_Study text_
“That’s the only thing I’m worried about,” the president said at a Monday afternoon rally in Prescott, Arizona, urging his supporters to become poll watchers: “You have to watch them, too.”
Sixty-six per cent of voters described themselves as “very or quite” concerned that the election will not be free or fair, with 68 per cent saying they doubt the result will be clear come 4 November, the day after Election Day, according to a JL Partners-Independent survey.
What’s more, 65 per cent of respondents said they were worried that mail-in ballots will not be counted or will be counted incorrectly.
In a sign Mr Trump’s attacks on mass mail voting are working, 81 per cent of his supporters have concerns compared to 59 per cent of Mr Biden’s backers.
When it comes to voter fraud, 78 per cent of the president’s loyalists have such worries – compared to 51 per cent of Biden supporters.
The results come after the president has spent much of the summer and fall suggesting mailing out ballots will alter the race. He has said he expects challenges to results that would require the US Supreme Court to weigh in on the outcome.
“As far as the ballots is concerned, it's a disaster. A solicited ballot. Okay, so listen, it is okay. You're soliciting, you're asking, they send it back, you send it back. I did that,” the president said late last month about absentee ballots during his debate with former Vice President Joe Biden.
“If you have an unsolicited, they're sending millions of ballots all over the country. There’s fraud,” he said of around 10 states and the District of Columbia that mailed out ballots to all registered voters amid concerns about voting in person and the still-spreading coronavirus.

_Supplied records_
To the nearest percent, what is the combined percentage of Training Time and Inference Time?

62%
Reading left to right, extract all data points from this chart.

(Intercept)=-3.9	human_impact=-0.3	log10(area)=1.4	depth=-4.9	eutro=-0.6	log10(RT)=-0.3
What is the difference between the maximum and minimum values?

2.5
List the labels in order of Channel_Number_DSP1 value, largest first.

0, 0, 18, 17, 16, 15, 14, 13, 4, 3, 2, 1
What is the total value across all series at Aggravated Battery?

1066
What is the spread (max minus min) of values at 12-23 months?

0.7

_Task details_
Resume the article on voter worries about a fair election and mail-in ballots, starting right after its last sentence. You can set the records aside; they aren't needed here.

_Result for this exercise_
“They’re being sent all over the place. They sent two, in a Democratic area they sent out 1,000 ballots,” Mr Trump contended without providing supporting evidence during or after the debate. “Everybody got two ballots. This is going to be a fraud like you've never seen.”
Mr Biden and other top Democrats have criticized Mr Trump’s attacks, saying it shows he believes he will lose and is desperate to hold onto to power.
“I will accept it, and he will, too. You know why?”, Mr Biden said during the same debate, referring to the election’s outcome. “Because once the winner is declared once all the ballots are counted, that’ll be the end of it. And that’s fine.”
James Johnson, a former 10 Downing Street pollster and JL Partners founders, said “There is one major cloud hanging over this election: unprecedented levels of concern about the election process itself.”
“Large majorities across party lines are concerned about whether the election will be free or fair, whether mail-in ballots will be accurately counted, and about the extent of voter fraud,” he added. "If the result looks close or in dispute on the night, a perfect storm is brewing.”